### Recorded information
######
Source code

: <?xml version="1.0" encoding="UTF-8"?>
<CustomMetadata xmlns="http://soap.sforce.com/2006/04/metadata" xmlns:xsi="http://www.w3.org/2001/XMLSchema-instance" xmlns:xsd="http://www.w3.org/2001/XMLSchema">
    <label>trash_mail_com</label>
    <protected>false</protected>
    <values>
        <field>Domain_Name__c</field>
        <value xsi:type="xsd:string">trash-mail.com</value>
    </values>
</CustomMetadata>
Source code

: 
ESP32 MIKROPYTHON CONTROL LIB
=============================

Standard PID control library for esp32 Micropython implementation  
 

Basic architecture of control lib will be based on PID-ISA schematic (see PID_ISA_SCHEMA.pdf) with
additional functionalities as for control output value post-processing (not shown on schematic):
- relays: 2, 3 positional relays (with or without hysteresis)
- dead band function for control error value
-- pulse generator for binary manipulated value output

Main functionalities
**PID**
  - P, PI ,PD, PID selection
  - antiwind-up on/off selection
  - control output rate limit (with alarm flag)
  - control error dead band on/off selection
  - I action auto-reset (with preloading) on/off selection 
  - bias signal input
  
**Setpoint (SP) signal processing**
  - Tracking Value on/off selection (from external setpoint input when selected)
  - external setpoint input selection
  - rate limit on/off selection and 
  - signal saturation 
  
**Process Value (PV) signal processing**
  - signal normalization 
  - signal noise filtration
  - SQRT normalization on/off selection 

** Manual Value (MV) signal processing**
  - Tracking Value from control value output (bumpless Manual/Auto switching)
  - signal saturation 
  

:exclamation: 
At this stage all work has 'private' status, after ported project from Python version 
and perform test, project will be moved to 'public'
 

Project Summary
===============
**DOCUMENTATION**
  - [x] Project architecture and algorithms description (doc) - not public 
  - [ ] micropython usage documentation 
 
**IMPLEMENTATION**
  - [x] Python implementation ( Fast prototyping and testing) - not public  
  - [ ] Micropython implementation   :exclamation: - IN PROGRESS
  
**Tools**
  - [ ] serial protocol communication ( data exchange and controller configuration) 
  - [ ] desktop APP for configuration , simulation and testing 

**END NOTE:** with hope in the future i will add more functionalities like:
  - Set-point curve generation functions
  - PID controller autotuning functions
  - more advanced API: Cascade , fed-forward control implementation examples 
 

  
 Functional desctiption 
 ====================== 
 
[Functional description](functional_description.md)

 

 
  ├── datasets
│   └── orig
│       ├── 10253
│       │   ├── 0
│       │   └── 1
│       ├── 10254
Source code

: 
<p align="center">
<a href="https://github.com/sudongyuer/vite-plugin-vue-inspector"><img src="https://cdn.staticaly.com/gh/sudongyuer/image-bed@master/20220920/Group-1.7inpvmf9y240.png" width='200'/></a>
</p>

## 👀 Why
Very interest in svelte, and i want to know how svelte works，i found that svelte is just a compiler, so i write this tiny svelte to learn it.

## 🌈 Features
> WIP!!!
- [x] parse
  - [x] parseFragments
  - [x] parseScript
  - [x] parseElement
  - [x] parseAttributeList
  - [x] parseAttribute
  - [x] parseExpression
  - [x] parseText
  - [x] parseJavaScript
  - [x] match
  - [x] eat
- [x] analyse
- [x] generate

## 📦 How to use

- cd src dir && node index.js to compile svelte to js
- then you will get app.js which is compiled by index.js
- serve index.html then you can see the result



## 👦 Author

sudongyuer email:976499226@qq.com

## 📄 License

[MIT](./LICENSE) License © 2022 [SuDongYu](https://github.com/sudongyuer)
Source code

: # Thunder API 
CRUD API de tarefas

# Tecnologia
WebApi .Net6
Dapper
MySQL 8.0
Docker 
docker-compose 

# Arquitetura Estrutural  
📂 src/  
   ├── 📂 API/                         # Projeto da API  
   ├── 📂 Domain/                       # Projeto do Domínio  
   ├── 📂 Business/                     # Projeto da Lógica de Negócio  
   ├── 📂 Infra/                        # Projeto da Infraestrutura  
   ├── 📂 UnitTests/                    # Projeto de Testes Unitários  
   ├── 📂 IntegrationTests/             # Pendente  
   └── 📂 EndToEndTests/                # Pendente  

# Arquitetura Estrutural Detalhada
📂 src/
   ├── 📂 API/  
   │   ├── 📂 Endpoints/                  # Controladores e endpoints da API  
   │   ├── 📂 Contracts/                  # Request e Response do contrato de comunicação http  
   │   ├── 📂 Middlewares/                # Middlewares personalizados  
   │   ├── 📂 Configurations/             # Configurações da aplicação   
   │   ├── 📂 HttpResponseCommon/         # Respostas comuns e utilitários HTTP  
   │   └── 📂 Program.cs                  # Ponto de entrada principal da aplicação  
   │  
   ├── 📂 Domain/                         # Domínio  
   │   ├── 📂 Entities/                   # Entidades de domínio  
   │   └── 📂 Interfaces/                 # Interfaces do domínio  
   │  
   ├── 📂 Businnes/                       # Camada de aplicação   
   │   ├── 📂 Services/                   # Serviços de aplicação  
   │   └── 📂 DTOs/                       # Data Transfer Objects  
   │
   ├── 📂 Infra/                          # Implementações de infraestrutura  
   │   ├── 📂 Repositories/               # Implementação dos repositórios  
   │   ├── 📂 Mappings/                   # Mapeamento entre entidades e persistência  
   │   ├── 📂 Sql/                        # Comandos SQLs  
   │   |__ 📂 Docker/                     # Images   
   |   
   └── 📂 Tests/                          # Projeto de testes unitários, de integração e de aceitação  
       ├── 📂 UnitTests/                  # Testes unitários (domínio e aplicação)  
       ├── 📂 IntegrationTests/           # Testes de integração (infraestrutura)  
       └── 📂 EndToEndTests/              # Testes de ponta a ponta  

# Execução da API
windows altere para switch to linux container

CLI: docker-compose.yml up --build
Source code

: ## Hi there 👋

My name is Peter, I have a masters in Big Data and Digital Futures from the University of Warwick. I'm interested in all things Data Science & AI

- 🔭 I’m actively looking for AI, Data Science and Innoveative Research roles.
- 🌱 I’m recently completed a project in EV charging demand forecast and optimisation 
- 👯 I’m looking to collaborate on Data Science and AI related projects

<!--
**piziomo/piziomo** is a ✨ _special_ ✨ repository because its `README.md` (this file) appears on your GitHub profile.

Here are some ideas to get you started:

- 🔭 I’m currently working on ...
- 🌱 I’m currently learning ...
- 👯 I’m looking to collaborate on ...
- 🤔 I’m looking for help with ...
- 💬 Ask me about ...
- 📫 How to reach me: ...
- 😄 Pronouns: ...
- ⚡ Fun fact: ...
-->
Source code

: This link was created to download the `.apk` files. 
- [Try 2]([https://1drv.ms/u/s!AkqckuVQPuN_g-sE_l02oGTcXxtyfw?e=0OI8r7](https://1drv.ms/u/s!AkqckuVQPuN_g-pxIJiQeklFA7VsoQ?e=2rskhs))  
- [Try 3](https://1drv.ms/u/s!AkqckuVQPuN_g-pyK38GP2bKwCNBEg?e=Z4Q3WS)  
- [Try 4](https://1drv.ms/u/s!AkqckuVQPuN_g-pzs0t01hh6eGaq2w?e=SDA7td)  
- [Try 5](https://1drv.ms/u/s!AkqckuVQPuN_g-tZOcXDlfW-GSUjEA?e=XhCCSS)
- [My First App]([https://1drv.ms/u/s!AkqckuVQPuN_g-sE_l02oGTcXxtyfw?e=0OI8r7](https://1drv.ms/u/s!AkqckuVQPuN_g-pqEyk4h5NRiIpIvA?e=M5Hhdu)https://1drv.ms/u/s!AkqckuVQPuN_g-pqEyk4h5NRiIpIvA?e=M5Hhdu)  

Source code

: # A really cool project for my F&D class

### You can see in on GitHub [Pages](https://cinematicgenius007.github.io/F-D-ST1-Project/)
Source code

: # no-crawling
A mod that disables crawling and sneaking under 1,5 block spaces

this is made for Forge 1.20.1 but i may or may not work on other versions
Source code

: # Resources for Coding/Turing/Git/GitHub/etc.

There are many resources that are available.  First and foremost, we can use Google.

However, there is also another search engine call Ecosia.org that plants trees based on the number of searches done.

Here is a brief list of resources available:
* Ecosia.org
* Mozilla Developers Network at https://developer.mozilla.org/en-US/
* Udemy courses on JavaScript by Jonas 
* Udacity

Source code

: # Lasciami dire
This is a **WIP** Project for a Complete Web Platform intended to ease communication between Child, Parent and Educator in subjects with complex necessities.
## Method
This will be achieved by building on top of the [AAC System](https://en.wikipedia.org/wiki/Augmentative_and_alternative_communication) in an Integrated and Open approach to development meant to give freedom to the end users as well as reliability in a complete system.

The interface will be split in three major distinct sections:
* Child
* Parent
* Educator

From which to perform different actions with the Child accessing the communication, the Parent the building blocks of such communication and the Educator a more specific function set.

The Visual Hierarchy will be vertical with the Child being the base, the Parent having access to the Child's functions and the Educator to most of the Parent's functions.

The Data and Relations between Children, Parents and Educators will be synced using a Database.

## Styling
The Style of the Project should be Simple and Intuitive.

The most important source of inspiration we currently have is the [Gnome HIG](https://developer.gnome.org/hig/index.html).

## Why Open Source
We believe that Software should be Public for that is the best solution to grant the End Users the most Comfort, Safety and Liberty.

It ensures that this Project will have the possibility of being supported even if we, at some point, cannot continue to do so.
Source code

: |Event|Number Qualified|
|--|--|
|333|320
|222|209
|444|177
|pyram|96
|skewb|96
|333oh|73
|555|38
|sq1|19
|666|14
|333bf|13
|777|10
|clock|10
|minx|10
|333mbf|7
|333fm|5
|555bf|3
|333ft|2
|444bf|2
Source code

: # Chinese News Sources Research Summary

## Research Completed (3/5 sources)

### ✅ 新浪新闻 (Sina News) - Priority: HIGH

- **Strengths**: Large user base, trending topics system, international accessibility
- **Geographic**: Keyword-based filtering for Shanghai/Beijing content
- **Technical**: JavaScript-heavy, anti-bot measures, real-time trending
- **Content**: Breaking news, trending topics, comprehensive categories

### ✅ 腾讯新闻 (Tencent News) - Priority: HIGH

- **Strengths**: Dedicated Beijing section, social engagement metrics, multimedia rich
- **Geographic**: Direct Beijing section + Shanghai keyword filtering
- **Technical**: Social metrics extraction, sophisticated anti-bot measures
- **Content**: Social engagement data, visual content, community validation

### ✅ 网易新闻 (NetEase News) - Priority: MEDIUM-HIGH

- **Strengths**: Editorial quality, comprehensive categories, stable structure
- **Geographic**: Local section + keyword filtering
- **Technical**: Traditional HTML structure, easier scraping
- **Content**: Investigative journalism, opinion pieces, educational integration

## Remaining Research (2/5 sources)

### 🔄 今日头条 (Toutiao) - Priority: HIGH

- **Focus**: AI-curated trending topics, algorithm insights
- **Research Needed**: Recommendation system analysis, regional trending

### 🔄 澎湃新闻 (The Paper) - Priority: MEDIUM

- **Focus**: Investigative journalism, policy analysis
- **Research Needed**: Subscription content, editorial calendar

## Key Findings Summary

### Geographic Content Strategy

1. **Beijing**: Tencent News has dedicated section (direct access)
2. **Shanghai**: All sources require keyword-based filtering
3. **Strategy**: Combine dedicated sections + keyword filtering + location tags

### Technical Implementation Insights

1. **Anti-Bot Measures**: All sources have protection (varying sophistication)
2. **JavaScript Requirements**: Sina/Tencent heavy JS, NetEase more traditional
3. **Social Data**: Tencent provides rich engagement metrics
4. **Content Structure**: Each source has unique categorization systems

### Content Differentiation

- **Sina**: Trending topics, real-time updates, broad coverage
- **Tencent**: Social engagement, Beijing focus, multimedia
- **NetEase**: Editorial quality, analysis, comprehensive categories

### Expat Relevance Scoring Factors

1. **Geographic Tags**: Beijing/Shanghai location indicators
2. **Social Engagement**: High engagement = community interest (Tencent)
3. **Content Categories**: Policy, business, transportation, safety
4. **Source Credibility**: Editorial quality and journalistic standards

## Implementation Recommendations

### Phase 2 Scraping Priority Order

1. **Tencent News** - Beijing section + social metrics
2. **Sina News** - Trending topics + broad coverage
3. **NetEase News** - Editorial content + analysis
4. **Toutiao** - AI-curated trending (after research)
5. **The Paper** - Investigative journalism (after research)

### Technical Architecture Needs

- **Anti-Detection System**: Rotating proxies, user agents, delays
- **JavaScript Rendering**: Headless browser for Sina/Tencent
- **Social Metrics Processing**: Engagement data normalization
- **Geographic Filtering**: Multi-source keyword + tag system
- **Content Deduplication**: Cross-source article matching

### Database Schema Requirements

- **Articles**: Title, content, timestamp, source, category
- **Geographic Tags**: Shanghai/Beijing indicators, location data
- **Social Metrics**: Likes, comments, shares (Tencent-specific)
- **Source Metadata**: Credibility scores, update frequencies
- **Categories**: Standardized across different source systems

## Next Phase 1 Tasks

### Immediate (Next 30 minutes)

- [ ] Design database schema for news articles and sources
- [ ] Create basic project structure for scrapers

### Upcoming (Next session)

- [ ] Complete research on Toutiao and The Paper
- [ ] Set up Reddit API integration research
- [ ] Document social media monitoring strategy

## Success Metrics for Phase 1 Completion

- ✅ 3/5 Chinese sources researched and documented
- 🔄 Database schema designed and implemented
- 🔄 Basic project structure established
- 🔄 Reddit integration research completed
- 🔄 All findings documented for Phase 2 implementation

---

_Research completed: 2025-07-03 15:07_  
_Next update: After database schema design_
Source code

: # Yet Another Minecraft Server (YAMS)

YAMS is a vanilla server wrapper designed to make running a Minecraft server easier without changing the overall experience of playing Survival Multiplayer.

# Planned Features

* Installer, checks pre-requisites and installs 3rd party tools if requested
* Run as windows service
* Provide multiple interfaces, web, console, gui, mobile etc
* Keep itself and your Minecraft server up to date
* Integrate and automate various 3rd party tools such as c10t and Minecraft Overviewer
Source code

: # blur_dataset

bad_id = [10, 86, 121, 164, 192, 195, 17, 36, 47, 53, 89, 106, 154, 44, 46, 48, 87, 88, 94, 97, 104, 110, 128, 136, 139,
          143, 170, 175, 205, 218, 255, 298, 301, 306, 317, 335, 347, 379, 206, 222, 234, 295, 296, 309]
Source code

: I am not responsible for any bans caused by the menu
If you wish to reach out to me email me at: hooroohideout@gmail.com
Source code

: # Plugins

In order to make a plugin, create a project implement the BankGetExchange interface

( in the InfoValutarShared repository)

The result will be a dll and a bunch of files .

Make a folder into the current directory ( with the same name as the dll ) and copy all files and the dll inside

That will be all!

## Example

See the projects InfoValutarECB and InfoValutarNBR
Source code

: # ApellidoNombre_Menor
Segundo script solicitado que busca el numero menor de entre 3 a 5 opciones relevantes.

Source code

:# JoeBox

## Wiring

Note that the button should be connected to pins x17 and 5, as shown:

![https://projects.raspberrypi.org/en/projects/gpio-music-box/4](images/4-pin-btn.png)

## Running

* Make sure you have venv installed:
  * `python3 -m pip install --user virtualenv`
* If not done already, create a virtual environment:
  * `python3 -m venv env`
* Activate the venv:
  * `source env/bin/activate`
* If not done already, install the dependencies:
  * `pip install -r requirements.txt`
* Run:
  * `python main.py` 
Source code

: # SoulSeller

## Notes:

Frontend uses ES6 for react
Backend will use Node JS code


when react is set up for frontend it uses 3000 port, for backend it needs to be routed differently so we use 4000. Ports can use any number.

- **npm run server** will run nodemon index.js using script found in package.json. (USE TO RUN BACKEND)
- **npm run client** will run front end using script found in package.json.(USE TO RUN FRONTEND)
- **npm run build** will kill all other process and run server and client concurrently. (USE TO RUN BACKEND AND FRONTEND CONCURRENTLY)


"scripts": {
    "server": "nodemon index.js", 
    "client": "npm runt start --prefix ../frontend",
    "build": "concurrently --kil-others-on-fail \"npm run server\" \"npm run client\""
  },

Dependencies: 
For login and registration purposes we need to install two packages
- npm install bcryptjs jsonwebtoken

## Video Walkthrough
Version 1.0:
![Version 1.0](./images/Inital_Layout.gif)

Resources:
######
### What is needed
Among the entries, count the lines that hold "functionalities". Reply with the count only.

### Answer to this task
3